Japan's business gift culture says it with orchids

by Yuko Takeo


In Japanese business celebrations, there’s one thing you’ll almost always see: orchids.

Pots of the exotic flowers, which often sell for about ¥20,000 ($176), will be there in a newly appointed president’s office, at the entrance of a company that just finished its initial public offering, and in the lobby of an investment fund that hit, say, ¥100 billion in assets.

Giving moth orchids in the business world, a practice that took off during the high-growth era of the 1980s, is so ingrained that the country now has its own listed orchid seller, ArtGreen Co. Its shares have surged 111 percent since it started trading on the Nagoya Stock Exchange in December 2015. ArtGreen President Yutaka Tanaka, who founded the company as a way to hit back after being bullied at school, says he owes his success to the custom and the flower itself.

“Japan has a deep-rooted culture that values human relationships, and there’s the habit of gift-giving between corporations as well,” Tanaka, 51, said in an interview in Tokyo. “Only orchids are available all year round in the same shape and size. That’s why the market grew so much.”

Tanaka says ArtGreen, a tiny company with a market value of just $10.9 million, is also succeeding because the company found a way to win orders from the nation’s biggest corporate groups: locate the one subsidiary, whose name usually isn’t disclosed, that provides miscellaneous business services for the entire group, including buying their orchids.

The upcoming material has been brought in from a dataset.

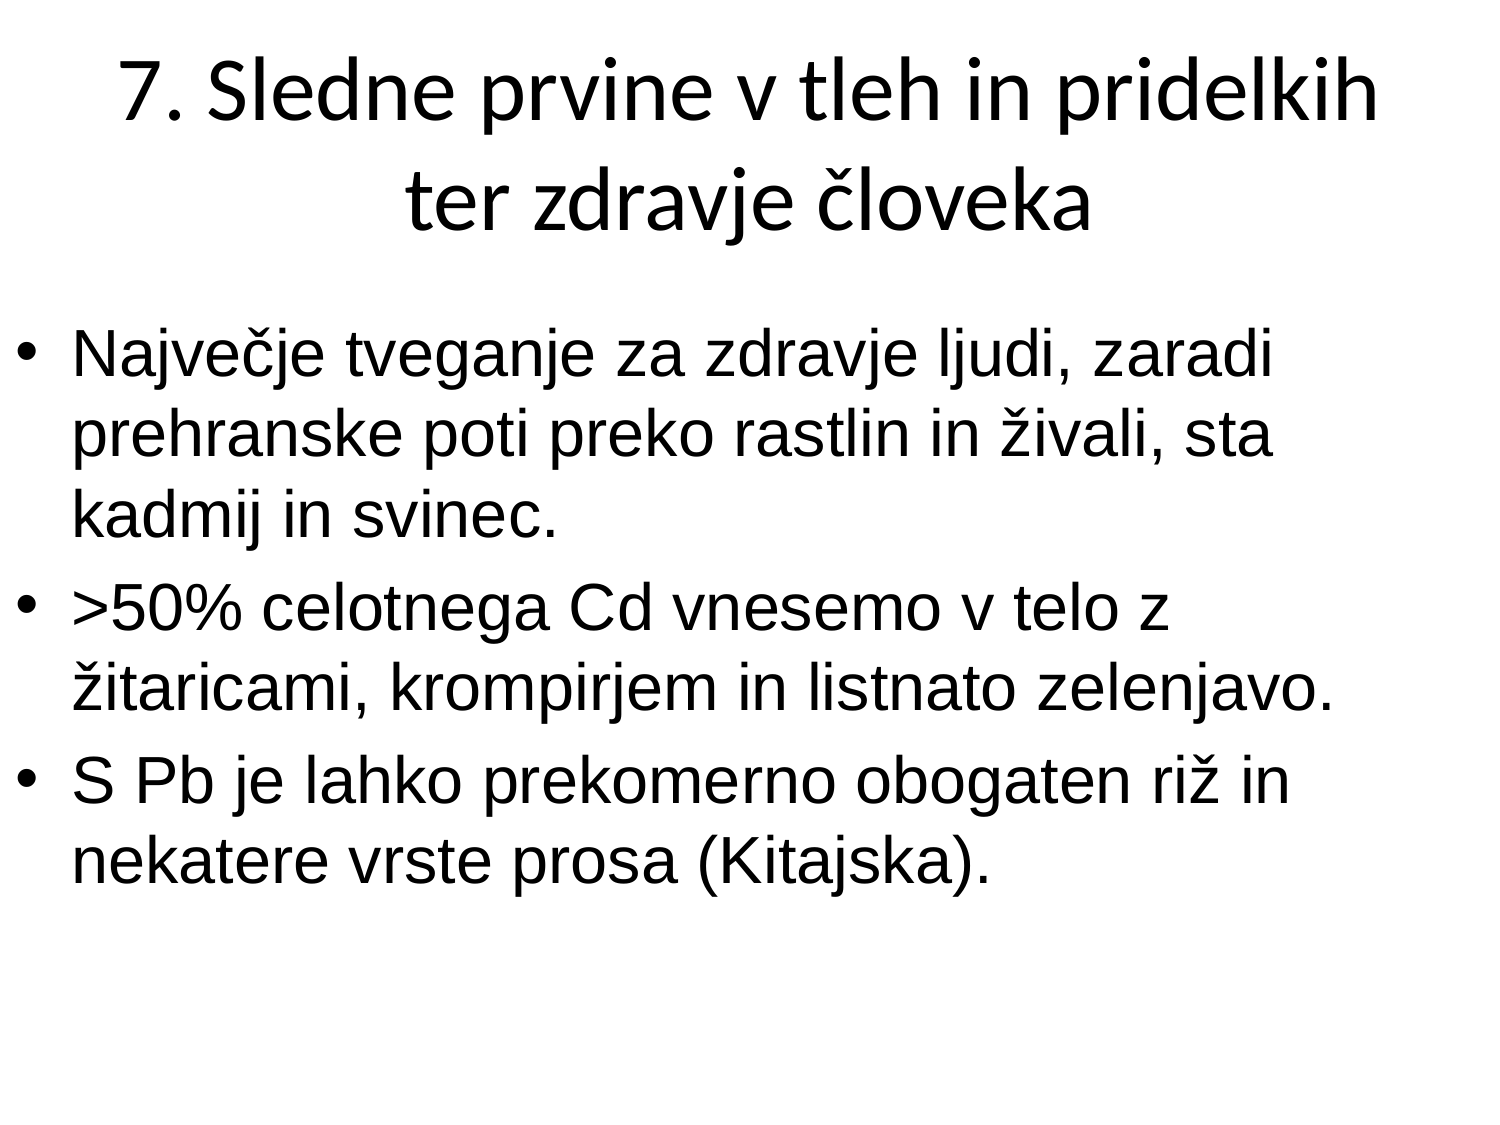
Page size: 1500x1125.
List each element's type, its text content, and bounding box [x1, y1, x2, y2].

title 7. Sledne prvine v tleh in pridelkih ter zdravje človeka [75, 45, 1425, 233]
list Največje tveganje za zdravje ljudi, zaradi prehranske poti preko rastlin in živali, sta kadmij in svinec. >50% celotnega Cd vnesemo v telo z žitaricami, krompirjem in listnato zelenjavo. S Pb je lahko prekomerno obogaten riž in nekatere vrste prosa (Kitajska). [0, 302, 1500, 1045]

ArtGreen’s bestselling arrangement, which has at least 30 individual flowers in a pot with chiffon paper coverings, retails for ¥20,000. Pricier versions can feature company logos or designs spray-painted onto the white petals using specially developed powder. They can cost as much as ¥60,000.

Tanaka founded ArtGreen when he was 25 after noticing in a handbook on Japanese business leaders that one of their most popular hobbies was gardening. He says he was bullied and called nicknames from elementary school on and wanted to become a company chief executive officer so that he could go back and flaunt his success at class reunions. Today, he says he’s never been to one of those gatherings and has no plans to do so.

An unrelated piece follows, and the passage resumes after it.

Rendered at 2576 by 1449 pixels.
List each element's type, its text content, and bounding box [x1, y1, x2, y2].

In a country where finding alternative indicators of the economy has become something of a national pastime, with everything from the width of men’s neckties to the thickness of women’s eyebrows linked to economic health (the bigger, the better, for both), ArtGreen’s good fortunes raise a broader question: are Prime Minister Shinzo Abe’s policies stimulating the nation’s animal spirits?

“This business is clearly tied to the economy,” Tanaka says. “After the financial crisis, companies lost their budgets and started to send telegrams instead.”

But the data show a more muddied picture.

The number of potted orchid arrangements sold annually in auctions tracked by the Japanese Flower Auction Association stood at 1.92 million in 2015, the latest year for which data are available. That’s broadly similar to the 1.89 million level two decades earlier in 1995. It’s fallen since Abe returned to power at the end of 2012, and ArtGreen’s own sales haven’t budged since it started disclosing quarterly earnings in 2015.

On price, the numbers are more positive. The wholesale price of a potted arrangement of orchids has risen more than 40 percent over two decades, with increases accelerating under Abe, climbing 14 percent in the three years through 2015.

For Akiyoshi Takumori, chief economist at Sumitomo Mitsui Asset Management Co. in Tokyo, orchid sales are an imperfect indicator of economic strength. “These things get sent even in tough times,” he says. Takumori has his own alternative indicator for the economy: he goes to sumo tournaments and counts the number of advertisements paraded around the ring before bouts.

Whatever the case, the flowers have certainly been kind to ArtGreen’s Tanaka. When ArtGreen listed its shares it got lots of orchids as presents.

The supplier, in many cases, was itself.